3. If you are looking for your first apartment, here are some you may want to consider (or not):
This 100-floor monster is The Princess Towers in Dubai, the tallest apartment building in the world. I don’t want to live anywhere that a Hook’n’Ladder truck can’t reach me. Plus, I hate heights. But, if none of these things are of concern to you, this may be just the place for you. As long as the elevators are reliable.
This is currently the most expensive rental property in New York City. This 13,500 square foot, three floored, penthouse in TriBeCa currently rents for $100,000 per month. A far cry from the city average of $3400 a month, which, by the way, would land you a staggeringly beautiful spot up here in the Great White North. Except maybe T.O. Or Vancouver. Their prices are NUTS.
photo credits: ear wax (ack!) (sudanforum.net), Princess Towers (www.tameer.net),
Okay – I am officially freaked out by the June bug thing. And June bugs in general. EWWWWWW!
Only you could get some deranged person to leave your door by telling them they have the wrong apartment. I LOVE your stories!!
I’m so glad you wrote this! I had no idea so many people had so many horrific first apartment stories….It would make a great book I think…a whole collection of 1st apartment stories! I love that Canadian criminals have such good manners! I can’t believe you were a debt collector!
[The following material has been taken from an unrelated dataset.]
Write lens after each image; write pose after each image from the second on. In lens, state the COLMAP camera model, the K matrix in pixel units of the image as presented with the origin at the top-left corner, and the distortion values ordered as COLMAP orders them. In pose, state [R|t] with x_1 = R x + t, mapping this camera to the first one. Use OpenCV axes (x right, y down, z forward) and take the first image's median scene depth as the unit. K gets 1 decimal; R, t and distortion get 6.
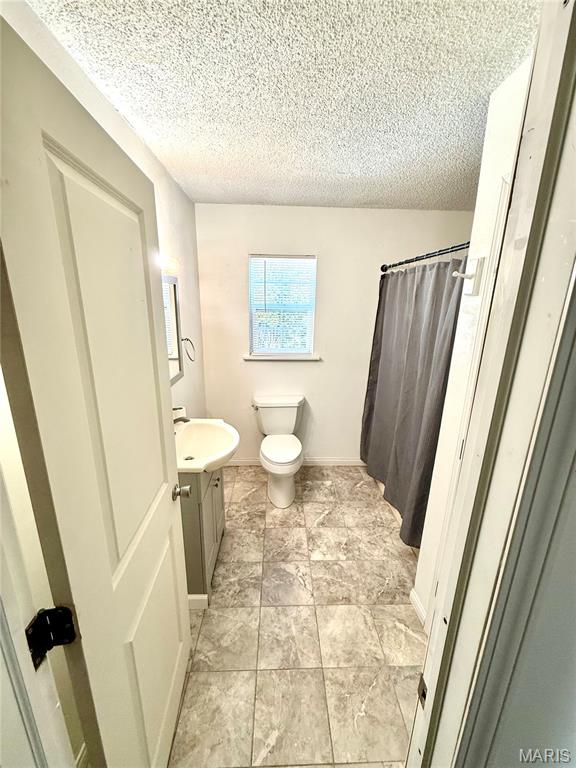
lens RADIAL K [[307.2, 0, 285.8], [0, 307.2, 384.5], [0, 0, 1]] dist [-0.000825, 0.000989]
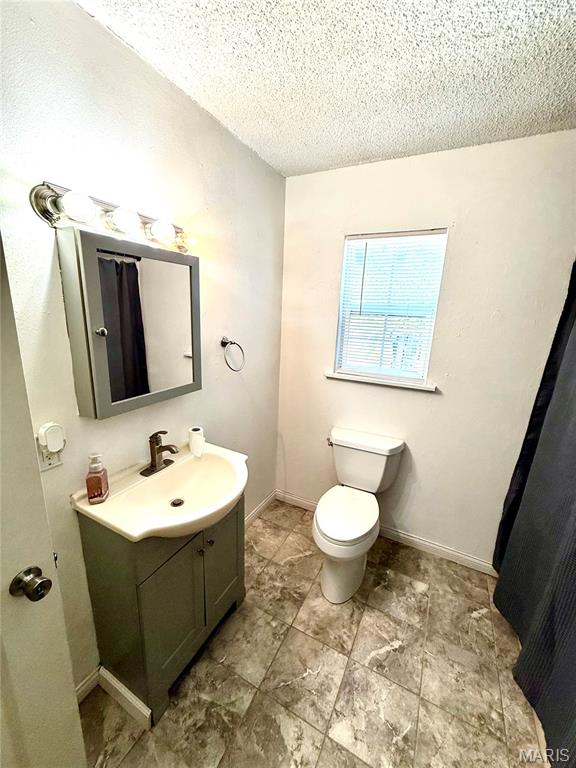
lens RADIAL K [[307.2, 0, 287.5], [0, 307.2, 384.6], [0, 0, 1]] dist [-0.000825, 0.000989]
pose [[0.872588, 0.132984, -0.470005, 0.151912], [-0.149913, 0.988698, 0.001425, -0.053195], [0.464883, 0.069217, 0.882662, 0.312953]]
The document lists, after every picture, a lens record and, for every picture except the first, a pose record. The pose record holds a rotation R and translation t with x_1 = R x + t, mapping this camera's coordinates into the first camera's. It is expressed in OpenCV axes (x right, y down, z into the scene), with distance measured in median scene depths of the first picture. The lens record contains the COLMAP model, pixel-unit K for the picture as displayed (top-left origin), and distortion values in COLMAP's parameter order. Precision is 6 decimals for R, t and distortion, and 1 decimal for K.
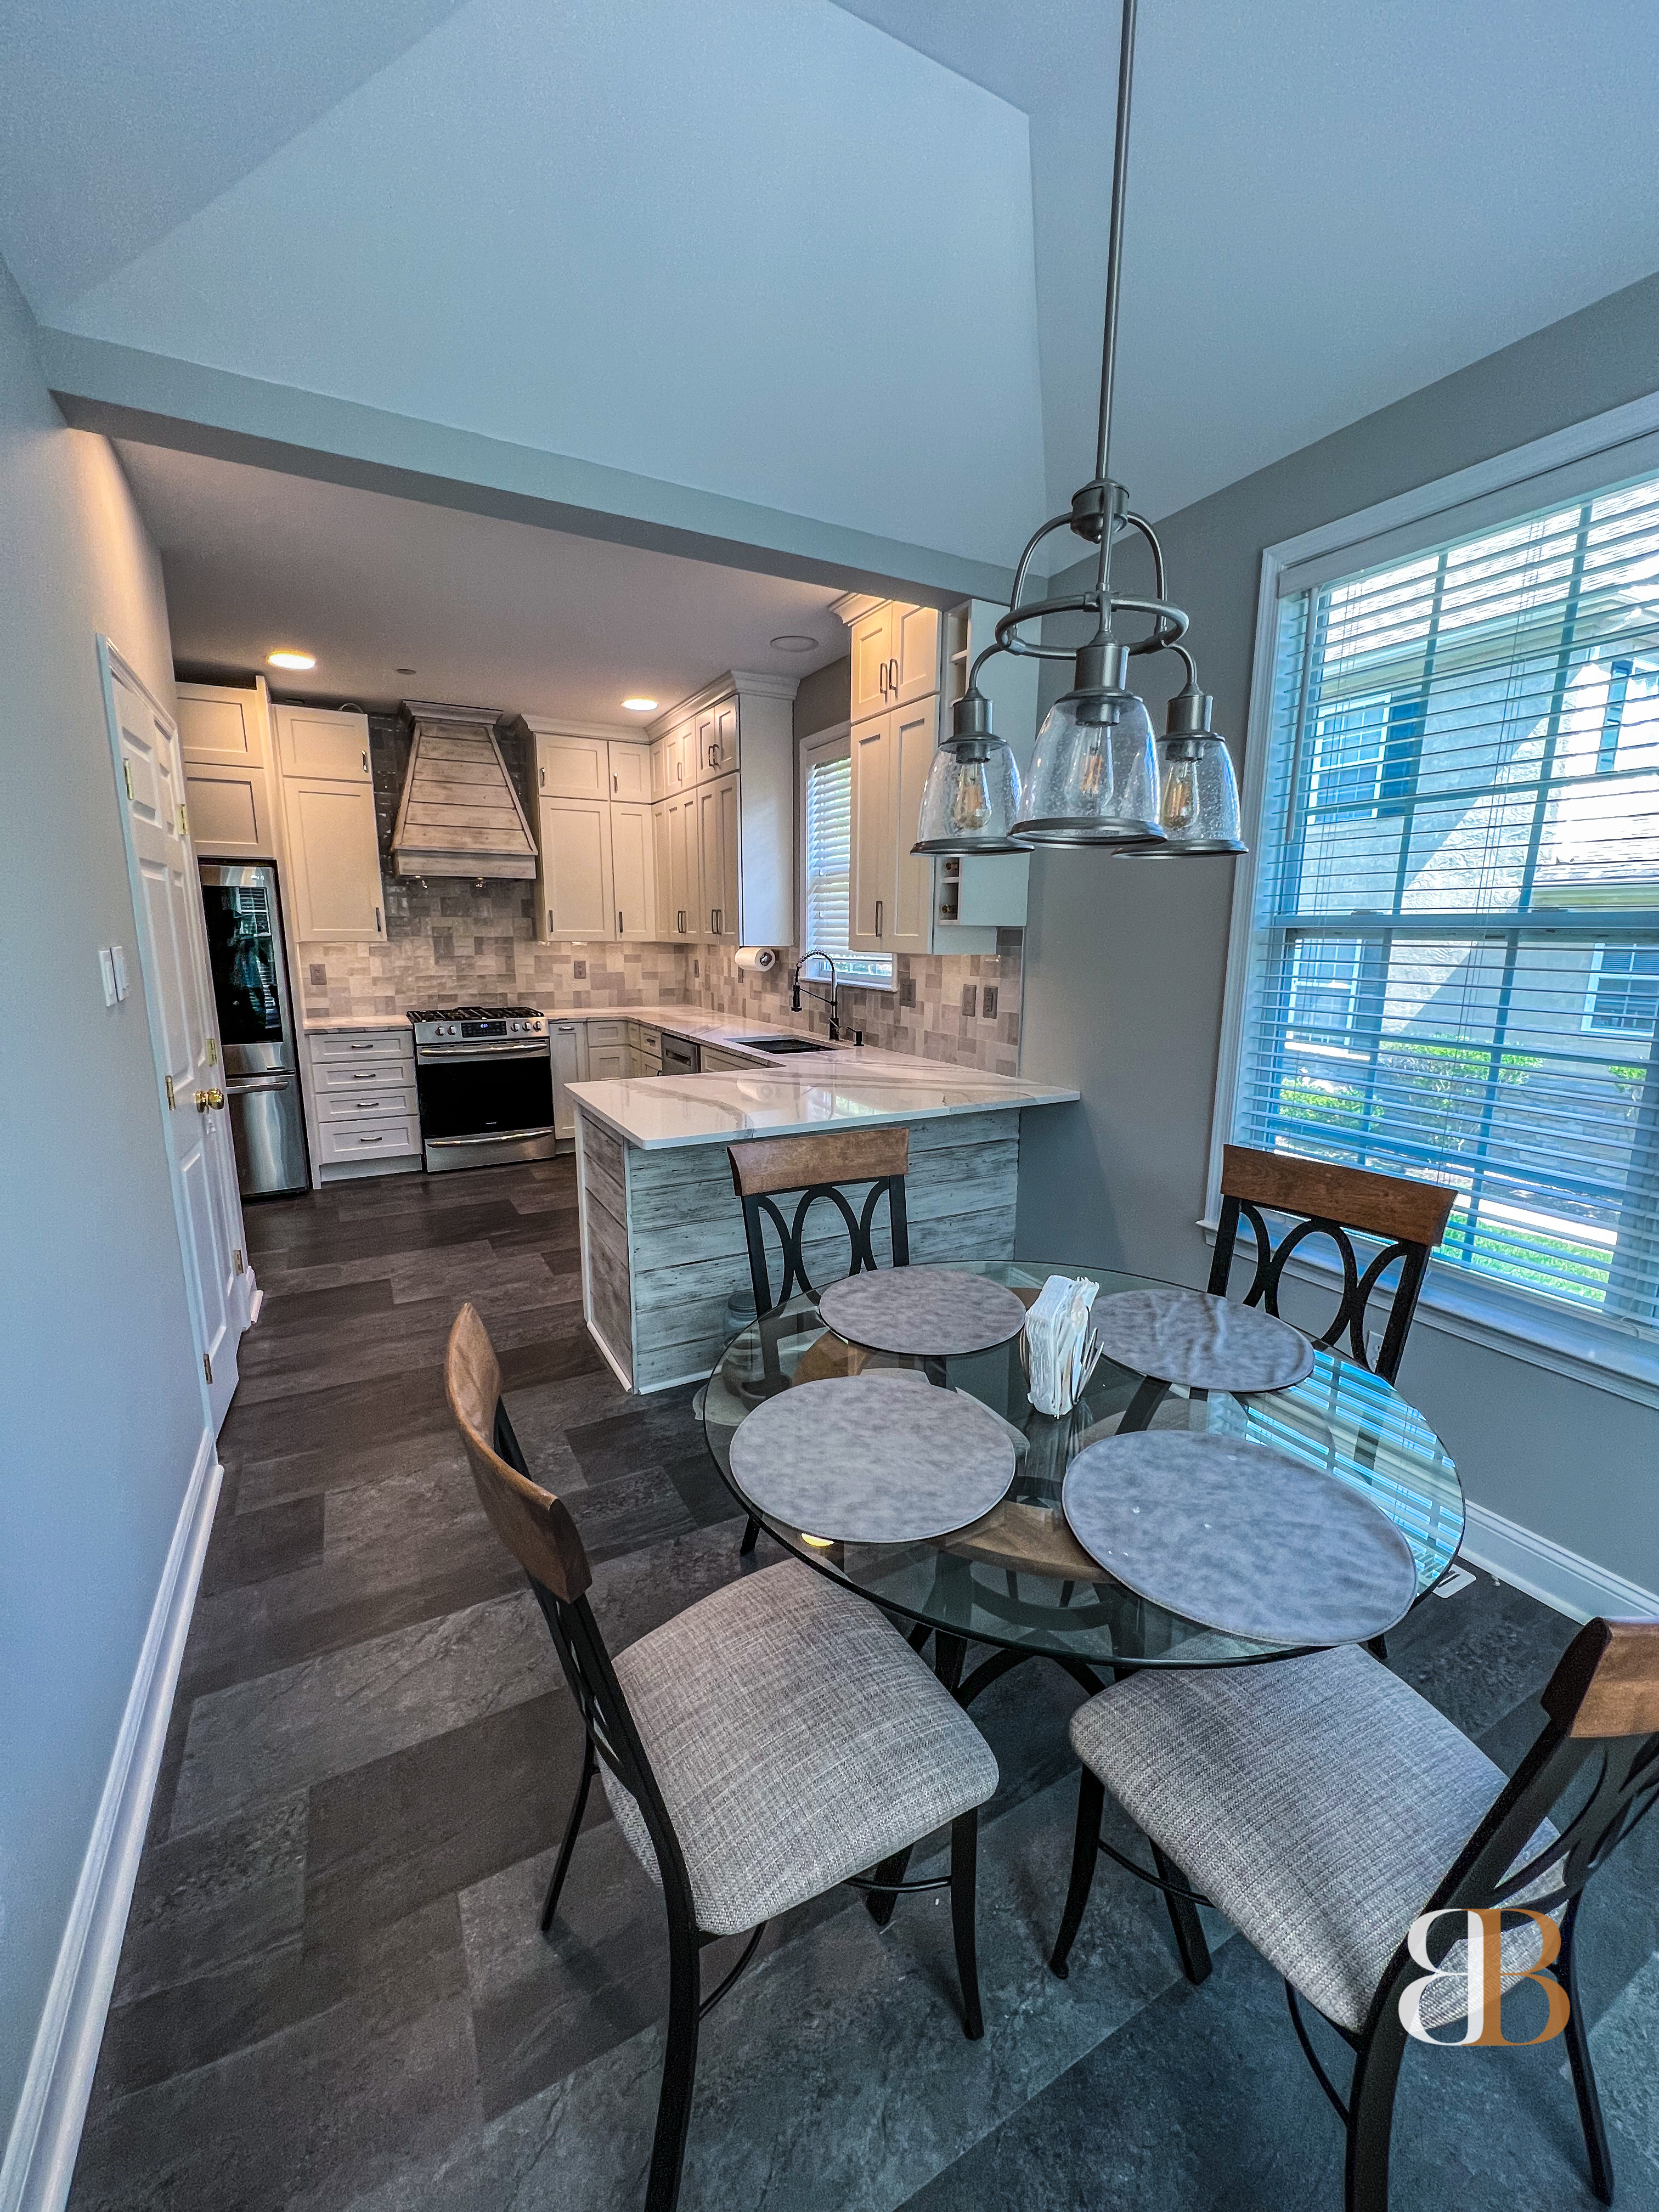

I’m 5’0” too and I know I certainly wouldn’t be intimidating…you must have some secret skills! Great post! Great stories!
Thankfully, the bulk of my “debt collecting” was done over the phone. For all they knew, I could have been an Amazon woman with a squeaky voice.
entertaining as always
Holy ish, I’m just curious, what are you like in a grocery store? How long does it take you to finish shopping?? I pride myself on being and befriending the most ADD and ADHD riddled people (because let’s face it, they’re fun) but seriously?! This is awesome.
What IF- that reasonable nut job banging on your door was the same person OR was looking for the same person. This could make for an interesting story of mistaken identity, reincarnation, or peephole renovation. And where the F did you live?? And I love the term “grease bugs.” I think that i got some “pee bugs” in my bush….
Are there earthquakes in Dubai…
And I like how the woman in the June bug vid was all comforting: “Yes it can (crawl into your brain). I saw it on one of those ER shows.” Yep, sounds like my mom.
Lovely post as usual.
Actually, I am surprisingly quick for someone who will never buy the can at the front of the pack, must make sure that there are no dents, and that the label is perfectly in place. Practice, after all, does make perfect.
I never thought of it being the SAME nutjob following me from one end of the city to the other. I’m surprised I never thought of it–with me being neurotic and all.
Pee bugs. I’d definitely get those checked out.
Yes, the earthquake thing did occur to me. Those people on the 100th floor are CRAZY.
And, yup, wouldn’t want that woman around me in an emergency. My mother wouldn’t come out and SAY that it could burrow into my brain. She would infer it with facial expressions and literature on the subject.
I love the idea of inferring things with facial expressions and literature. I’m going to take a day and communicate only in that matter.
And when it comes to choosing grocery items, you and I are kin- I never take the first on the shelf. And I only touch my produce with paper bag hands. Being smart takes forever some time.